Words by Brooke Munday
Improv Against Humanity is improv for horrible people. It’s exactly what it sounds like only better.
If you’re not familiar, Cards Against Humanity is a 2011 game involving two sets of cards: one white, one black. White cards contain random words and phrases on them while black cards contain sentences and scenarios with blank spaces. These are notoriously awful, generally taboo, and always anti-human decency. The goal is to use the white cards to fill in the blanks and create the most hilarious or outrageous sentence possible. The player with the best sentence wins the round.
When Improv Against Humanity starts the audience are given a set of white cards while the actors read out a sentence or scenario. Audience members can then volunteer a card if they think it’s good and the card that gets the best reaction becomes the basis of the performance. There are four prompts and four plotlines, each with their own set of idiosyncrasies. What ensues is a chaotic mix of hilarity, mortification, and the guilt of knowing you really shouldn’t be laughing at this.
The result is brilliant. The actors are quick witted and clever, bouncing off each other’s ideas in easy synchronisation. At times the show flows so smoothly it would be easy to assume it’s scripted. The characterisation is quite good, considering the lack of preparation, and while many of the performers have default styles, these are deep enough and diverse enough to carry the show without becoming overdone or boring.

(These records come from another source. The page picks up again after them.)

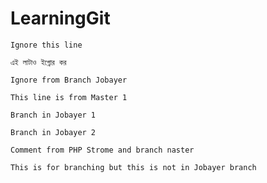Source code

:# LearningGit
`Ignore this line`

`এই লাটাও ইগ্নোর কর`

`Ignore from Branch Jobayer`


`This line is from Master 1`

`Branch in Jobayer 1`

`Branch in Jobayer 2`

`Comment from PHP Strome and branch naster`

`This is for branching but this is not in Jobayer branch`
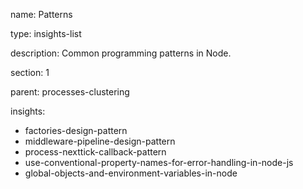 name: Patterns

type: insights-list

description: Common programming patterns in Node. 

section: 1

parent: processes-clustering

insights:
  - factories-design-pattern
  - middleware-pipeline-design-pattern
  - process-nexttick-callback-pattern
  - use-conventional-property-names-for-error-handling-in-node-js
  - global-objects-and-environment-variables-in-node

The use of flashbacks is fantastic, weaving often depressing and utterly horrendous background stories into present-day trauma and character conflict. Small details are pulled out, picked up, and transformed into running jokes that jump between plots as easily as if they were planned. And the audience is there for every step, watching as the show blooms into something equal parts hilarious and abominable.
As with any improv there are moments where the story lulls, usually in character arguments where it’s difficult to create new and engaging content without proper preparation. But to the actors’ credit these are few, far between, and only as long as it takes to spark up their next idea.
On opening night we saw an office worker willing to pay anything for genuine human connection, Jeff the Wiggle get a little too excited over hot potatoes, Caribbean Jesus struggling with his disciples, and the entire universe open up to the tune of Old Man River and the sound of a single tear hitting the floor. But every night is different and there’s no telling what will happen with each performance. So for that, this is definitely something worth seeing at least once.